Beim Landesparteitag der Grünen in Baden-Württemberg wird heiß diskutiert: Es geht um einen härteren Umgang mit der AfD, Solidarität mit Israel und humane Migrationspolitik.

Die Grünen-Bundesvorsitzende Ricarda Lang hat eine deutlich stärkere Auseinandersetzung mit der AfD angekündigt. "Wir müssen sie inhaltlich stellen", sagte Lang am Sonntag beim Grünen-Landesparteitag in Weingarten im Kreis Ravensburg. Die AfD stilisiere sich als Partei der kleinen Leute, dabei richte sich ihre Politik gegen diese Menschen. So wolle die Rechtsaußen-Partei das Renteneintrittsalter hochsetzen und die Gewerbesteuer abschaffen, was viele kommunale Leistungen in Gefahr bringen würde. "Die AfD ist eine unsoziale Partei, die dieses Land destabilisieren will und das werden wir nicht zulassen", so Lang. Es sei unverantwortlich, dass die AfD einen Austritt Deutschlands aus der EU und der NATO fordere.

Die AfD ist eine unsoziale Partei, die dieses Land destabilisieren will und das werden wir nicht zulassen.

Lang mahnt: "Demokratie ist unsere kritischste Infrastruktur"

Lang beklagte eine Atmosphäre der Angst im jüngsten Landtagswahlkampf in Bayern. Grüne Wahlkämpfer hätten sich teilweise nicht getraut, auf die Straße zu treten. Die Grünen-Chefin forderte: "Unter Demokraten muss klar sein: Niemand von uns darf Angst haben, für seine Politik einzustehen." Sie appellierte an die "demokratischen Parteien", sich auf drei Dinge im politischen Wettkampf zu einigen: "Respekt, Anstand und Wahrheit." Sie forderte die Grünen auf, trotz des Gegenwinds immer weiter für grüne Werte zu kämpfen. "Unsere Demokratie ist die kritischste Infrastruktur, die wir haben."

----

- [Deine Aufgaben]:
(A) Wo fand der Landesparteitag statt, von dem der Text zum Grünen-Landesparteitag berichtet?
(B) Gib aus dem Text zum Grünen-Landesparteitag den Abschnitt von "Die Grünen-Bundesvorsitzende Ricarda" bis einschließlich "wir nicht zulassen." wortgetreu wieder.
(C) Schreib den Text zum Grünen-Landesparteitag nach seinem letzten Satz weiter.
Die Datensätze spielen dafür keine Rolle.

----

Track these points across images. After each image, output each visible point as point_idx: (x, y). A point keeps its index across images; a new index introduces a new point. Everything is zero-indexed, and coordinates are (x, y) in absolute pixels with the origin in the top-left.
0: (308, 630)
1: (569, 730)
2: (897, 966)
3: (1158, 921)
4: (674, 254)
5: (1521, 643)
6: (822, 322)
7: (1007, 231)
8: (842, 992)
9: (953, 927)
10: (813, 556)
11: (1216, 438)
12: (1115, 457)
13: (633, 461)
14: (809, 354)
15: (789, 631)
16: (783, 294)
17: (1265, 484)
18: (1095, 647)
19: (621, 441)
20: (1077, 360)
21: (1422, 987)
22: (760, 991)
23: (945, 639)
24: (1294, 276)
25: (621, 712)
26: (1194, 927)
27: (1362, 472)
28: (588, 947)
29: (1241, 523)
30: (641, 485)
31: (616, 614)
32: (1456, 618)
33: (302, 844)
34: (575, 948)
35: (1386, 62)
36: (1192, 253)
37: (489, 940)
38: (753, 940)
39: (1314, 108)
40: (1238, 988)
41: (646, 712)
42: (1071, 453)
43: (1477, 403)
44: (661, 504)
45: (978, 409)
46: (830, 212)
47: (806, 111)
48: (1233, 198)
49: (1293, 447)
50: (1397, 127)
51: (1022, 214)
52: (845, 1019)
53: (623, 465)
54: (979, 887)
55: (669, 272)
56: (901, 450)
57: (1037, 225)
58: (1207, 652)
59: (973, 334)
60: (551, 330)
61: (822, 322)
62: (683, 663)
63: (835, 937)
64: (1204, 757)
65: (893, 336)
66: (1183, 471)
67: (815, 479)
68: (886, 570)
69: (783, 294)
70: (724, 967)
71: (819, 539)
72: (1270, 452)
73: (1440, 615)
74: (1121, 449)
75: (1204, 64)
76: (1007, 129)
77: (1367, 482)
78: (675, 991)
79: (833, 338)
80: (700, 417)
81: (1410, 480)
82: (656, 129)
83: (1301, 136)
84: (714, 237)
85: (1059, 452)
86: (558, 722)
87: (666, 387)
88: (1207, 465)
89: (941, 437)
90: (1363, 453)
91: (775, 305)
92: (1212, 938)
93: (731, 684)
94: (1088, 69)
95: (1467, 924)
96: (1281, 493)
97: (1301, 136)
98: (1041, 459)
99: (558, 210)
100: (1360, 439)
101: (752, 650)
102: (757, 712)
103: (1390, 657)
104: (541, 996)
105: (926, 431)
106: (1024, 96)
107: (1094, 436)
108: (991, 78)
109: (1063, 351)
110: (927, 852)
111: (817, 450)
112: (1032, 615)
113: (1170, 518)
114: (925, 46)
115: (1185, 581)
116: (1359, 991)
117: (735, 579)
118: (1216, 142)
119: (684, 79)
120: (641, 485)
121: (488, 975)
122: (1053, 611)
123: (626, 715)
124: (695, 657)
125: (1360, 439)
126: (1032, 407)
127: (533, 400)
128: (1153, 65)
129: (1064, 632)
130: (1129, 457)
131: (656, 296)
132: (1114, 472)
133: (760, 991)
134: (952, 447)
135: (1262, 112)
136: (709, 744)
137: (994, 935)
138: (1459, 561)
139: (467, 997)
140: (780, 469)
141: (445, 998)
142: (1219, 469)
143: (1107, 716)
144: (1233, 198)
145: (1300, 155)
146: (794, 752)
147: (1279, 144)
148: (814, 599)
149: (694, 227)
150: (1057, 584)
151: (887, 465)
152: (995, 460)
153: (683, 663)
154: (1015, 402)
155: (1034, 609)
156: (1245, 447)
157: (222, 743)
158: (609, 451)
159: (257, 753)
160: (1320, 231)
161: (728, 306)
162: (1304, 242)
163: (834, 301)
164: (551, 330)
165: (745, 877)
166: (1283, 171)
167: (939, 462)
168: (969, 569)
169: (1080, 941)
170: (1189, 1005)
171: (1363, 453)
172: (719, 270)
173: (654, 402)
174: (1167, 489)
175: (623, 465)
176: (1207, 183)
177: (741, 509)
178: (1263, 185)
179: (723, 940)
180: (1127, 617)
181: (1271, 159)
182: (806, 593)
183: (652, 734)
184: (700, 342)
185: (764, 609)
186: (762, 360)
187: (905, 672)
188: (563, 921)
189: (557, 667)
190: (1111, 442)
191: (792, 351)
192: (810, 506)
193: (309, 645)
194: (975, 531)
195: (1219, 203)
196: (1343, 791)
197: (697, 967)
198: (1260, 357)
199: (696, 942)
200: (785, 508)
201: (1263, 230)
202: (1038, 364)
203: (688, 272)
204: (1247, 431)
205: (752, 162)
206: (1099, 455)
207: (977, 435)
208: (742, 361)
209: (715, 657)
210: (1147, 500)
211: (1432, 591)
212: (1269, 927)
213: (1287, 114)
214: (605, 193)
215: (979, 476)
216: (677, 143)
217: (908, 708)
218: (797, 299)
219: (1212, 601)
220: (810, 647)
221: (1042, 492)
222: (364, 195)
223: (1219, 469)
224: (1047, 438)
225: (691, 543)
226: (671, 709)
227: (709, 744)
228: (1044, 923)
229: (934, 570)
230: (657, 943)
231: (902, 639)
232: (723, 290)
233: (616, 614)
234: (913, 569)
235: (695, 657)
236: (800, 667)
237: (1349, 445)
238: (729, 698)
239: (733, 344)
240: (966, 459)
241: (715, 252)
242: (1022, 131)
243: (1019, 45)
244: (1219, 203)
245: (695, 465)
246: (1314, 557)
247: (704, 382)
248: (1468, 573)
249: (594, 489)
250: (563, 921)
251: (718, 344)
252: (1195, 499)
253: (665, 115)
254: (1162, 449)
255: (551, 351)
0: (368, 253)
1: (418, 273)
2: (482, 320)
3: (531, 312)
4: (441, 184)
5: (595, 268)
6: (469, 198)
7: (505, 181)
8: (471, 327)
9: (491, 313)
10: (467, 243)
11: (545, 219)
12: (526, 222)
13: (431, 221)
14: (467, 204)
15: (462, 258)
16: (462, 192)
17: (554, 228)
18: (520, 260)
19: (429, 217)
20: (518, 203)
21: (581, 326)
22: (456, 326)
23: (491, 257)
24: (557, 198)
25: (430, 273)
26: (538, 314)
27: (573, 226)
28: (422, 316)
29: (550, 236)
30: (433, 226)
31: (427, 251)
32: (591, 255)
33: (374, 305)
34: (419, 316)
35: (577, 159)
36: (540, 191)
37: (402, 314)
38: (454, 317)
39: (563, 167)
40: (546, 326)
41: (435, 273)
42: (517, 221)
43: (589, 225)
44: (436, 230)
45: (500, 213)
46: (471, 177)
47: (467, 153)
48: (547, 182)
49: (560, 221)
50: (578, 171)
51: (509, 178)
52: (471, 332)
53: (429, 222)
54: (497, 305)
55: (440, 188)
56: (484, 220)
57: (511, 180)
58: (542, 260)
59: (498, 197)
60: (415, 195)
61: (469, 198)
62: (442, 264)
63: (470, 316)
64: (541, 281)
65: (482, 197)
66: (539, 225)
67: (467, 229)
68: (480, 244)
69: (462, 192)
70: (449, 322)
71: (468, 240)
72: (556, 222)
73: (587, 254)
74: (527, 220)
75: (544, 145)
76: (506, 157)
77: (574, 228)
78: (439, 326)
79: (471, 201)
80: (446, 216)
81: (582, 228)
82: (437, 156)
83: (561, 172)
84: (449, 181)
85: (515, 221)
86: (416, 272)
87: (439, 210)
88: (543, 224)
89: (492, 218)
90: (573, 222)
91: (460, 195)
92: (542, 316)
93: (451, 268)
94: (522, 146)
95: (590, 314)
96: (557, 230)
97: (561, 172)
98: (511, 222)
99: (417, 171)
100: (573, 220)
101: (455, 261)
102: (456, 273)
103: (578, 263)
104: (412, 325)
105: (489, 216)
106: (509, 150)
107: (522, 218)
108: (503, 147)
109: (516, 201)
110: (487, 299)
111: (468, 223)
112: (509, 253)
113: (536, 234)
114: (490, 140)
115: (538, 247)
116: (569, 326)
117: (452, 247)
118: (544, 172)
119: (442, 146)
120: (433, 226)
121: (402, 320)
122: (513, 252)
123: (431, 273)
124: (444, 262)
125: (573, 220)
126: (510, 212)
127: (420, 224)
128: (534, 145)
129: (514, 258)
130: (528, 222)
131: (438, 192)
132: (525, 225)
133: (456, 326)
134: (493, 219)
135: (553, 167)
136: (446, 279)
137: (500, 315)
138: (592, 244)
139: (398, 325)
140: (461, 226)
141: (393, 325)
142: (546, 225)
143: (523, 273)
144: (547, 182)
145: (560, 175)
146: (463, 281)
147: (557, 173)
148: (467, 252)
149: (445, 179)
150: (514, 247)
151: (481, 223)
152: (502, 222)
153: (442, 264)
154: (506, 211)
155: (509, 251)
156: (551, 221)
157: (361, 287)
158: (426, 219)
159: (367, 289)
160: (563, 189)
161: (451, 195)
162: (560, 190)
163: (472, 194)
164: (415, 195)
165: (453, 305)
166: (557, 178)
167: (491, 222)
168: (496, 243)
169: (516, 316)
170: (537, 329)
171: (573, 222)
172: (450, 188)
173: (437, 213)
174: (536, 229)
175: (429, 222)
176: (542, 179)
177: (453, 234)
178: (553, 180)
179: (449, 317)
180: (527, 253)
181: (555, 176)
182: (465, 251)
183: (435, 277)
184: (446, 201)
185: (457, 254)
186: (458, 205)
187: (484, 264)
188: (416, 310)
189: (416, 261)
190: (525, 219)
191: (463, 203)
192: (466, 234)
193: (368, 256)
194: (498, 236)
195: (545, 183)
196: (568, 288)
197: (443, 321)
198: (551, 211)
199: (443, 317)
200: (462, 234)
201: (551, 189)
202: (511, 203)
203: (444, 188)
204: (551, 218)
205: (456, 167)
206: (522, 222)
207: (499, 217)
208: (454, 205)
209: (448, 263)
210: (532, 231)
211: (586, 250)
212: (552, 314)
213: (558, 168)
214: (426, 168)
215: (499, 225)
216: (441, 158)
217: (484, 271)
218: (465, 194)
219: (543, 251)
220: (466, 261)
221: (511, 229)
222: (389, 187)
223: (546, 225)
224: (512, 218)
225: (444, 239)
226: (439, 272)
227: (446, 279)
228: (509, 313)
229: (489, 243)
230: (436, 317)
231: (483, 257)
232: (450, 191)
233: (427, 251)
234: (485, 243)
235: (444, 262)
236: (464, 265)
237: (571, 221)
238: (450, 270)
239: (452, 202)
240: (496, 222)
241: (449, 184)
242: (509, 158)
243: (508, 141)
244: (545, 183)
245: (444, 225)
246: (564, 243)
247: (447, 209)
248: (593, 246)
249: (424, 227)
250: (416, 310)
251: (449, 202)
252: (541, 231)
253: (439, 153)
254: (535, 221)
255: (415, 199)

----

- [Die Lösungen]:
(A) In Weingarten im Kreis Ravensburg.

(B)
Die Grünen-Bundesvorsitzende Ricarda Lang hat eine deutlich stärkere Auseinandersetzung mit der AfD angekündigt. "Wir müssen sie inhaltlich stellen", sagte Lang am Sonntag beim Grünen-Landesparteitag in Weingarten im Kreis Ravensburg. Die AfD stilisiere sich als Partei der kleinen Leute, dabei richte sich ihre Politik gegen diese Menschen. So wolle die Rechtsaußen-Partei das Renteneintrittsalter hochsetzen und die Gewerbesteuer abschaffen, was viele kommunale Leistungen in Gefahr bringen würde. "Die AfD ist eine unsoziale Partei, die dieses Land destabilisieren will und das werden wir nicht zulassen", so Lang. Es sei unverantwortlich, dass die AfD einen Austritt Deutschlands aus der EU und der NATO fordere.

Die AfD ist eine unsoziale Partei, die dieses Land destabilisieren will und das werden wir nicht zulassen.

(C)
Der Grünen-Landtagsfraktionschef Andreas Schwarz will die AfD stärker inhaltlich angehen. "Die AfD ist ein trojanisches Pferd. Sie verspricht einfache Lösungen, bringt aber tatsächlich Probleme ins Haus", sagte Schwarz dem SWR.

Beim baden-württembergischen Landesparteitag der Grünen haben die Parteimitglieder am Samstag auch über das richtige Vorgehen in der Asylpolitik diskutiert:

Özdemir kritisiert immer mehr Falschbehauptungen in politischen Debatten

Auch Bundeslandwirtschaftsminister Cem Özdemir ging die AfD hart an. Sie sei eine "Partei mit klar faschistoiden Einstellungen". Im Ukraine-Konflikt gelte deren Loyalität dem russischen Präsidenten Wladimir Putin. Er rief die Grünen auf, auch auf unzufriedene Bürgerinnen und Bürger zuzugehen. "Um die müssen wir ringen." Diese Menschen dürften die demokratischen Parteien nicht an die Populisten verlieren. "Auch da kommt es auf uns an."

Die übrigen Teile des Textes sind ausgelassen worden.